The tourist party was in peril, too. They scarcely understood this at the moment, for things were transpiring so quickly that only seconds had elapsed since first Peters had approached.

The miners dared not come closer. But Min showed no fear. She plunged in and caught him around the body, trying to confine his arms so that he could not slew the nozzle to either side.

This helped the situation but little. For half a minute the stream shot straight into the hillside; then another great lump fell.

At the same moment Peters threw her off, and Min went rolling over and over in the mud as Bob had gone. But she was up again in a moment and made another spring for the man.

And then suddenly, quite as unexpectedly as the riot had started, it was all over. The hurtling, hissing stream of water fell to a wabbling, futile out-pouring; then to a feeble dribble from the pipe's nozzle. The water had been shut off below.

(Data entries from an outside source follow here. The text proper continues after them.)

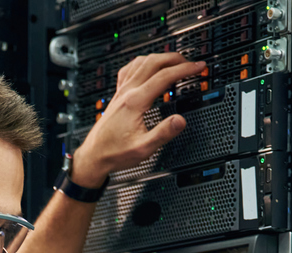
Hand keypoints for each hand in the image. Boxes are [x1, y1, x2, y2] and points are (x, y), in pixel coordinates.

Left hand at [69, 54, 205, 186]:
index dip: (185, 69)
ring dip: (160, 58)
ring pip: (141, 62)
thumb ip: (163, 134)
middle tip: (190, 63)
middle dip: (175, 58)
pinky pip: (129, 69)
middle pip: (153, 62)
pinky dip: (143, 63)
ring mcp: (121, 92)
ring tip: (175, 62)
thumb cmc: (114, 153)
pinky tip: (147, 66)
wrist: (93, 155)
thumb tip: (180, 120)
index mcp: (135, 101)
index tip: (198, 67)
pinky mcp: (117, 95)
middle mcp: (127, 92)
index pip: (164, 76)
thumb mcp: (142, 149)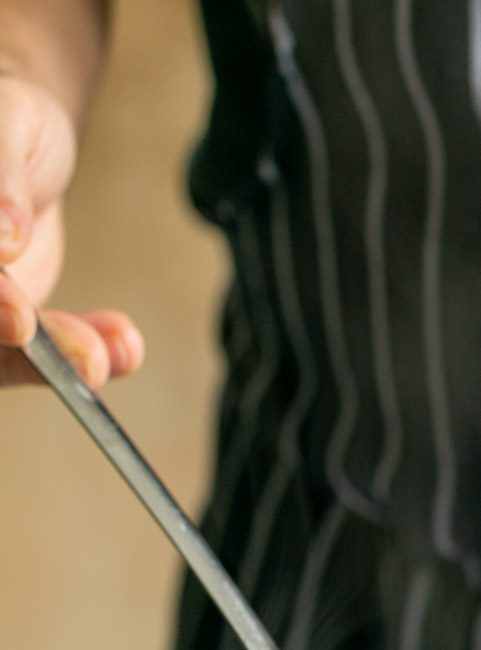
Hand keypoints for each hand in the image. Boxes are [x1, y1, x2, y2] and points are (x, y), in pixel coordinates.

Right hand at [0, 71, 142, 386]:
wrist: (20, 138)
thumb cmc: (7, 114)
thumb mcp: (7, 122)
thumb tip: (2, 241)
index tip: (21, 320)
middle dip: (28, 352)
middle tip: (90, 359)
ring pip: (3, 352)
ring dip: (63, 358)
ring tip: (117, 350)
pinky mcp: (8, 321)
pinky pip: (39, 353)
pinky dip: (85, 350)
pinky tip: (123, 346)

The miners pyramided upon him, and in half a minute Flapjack Peters was "spread-eagled" on the muddy bench, held by a dozen brawny arms.

"Wait! wait!" cried Ruth, running forward. "Don't hurt him. Take care----"

"Don't hurt him, Miss?" growled Bob, the man who had been flung aside. "We ought to nigh about knock the daylights out o' him. Look what he done to me."

"But you mustn't! He's not responsible," Ruth Fielding urged.

The miners dragged Peters to his feet and there was blood on his face. Here is where Min showed the mettle that was in her again. She sprang in among the angry miners to her father's side.

"Don't none of you forgit he's my pop," she threatened in a tone that held the girls who listened spellbound and amazed.

"You ain't got no call to beat him up. You know he can't stand red liquor; yet some of you helped him drink of it las' night. Ain't that the truth?"

Bob was the first to admit her statement. "I s'pose you're right, Min. We done drunk with him."

"Sure! You helped him waste his money. Then, when he goes loco like he always does, you're for beatin' of him up. My lawsy! if there's anything on top o' this here airth more ornery than that I ain't never seen it."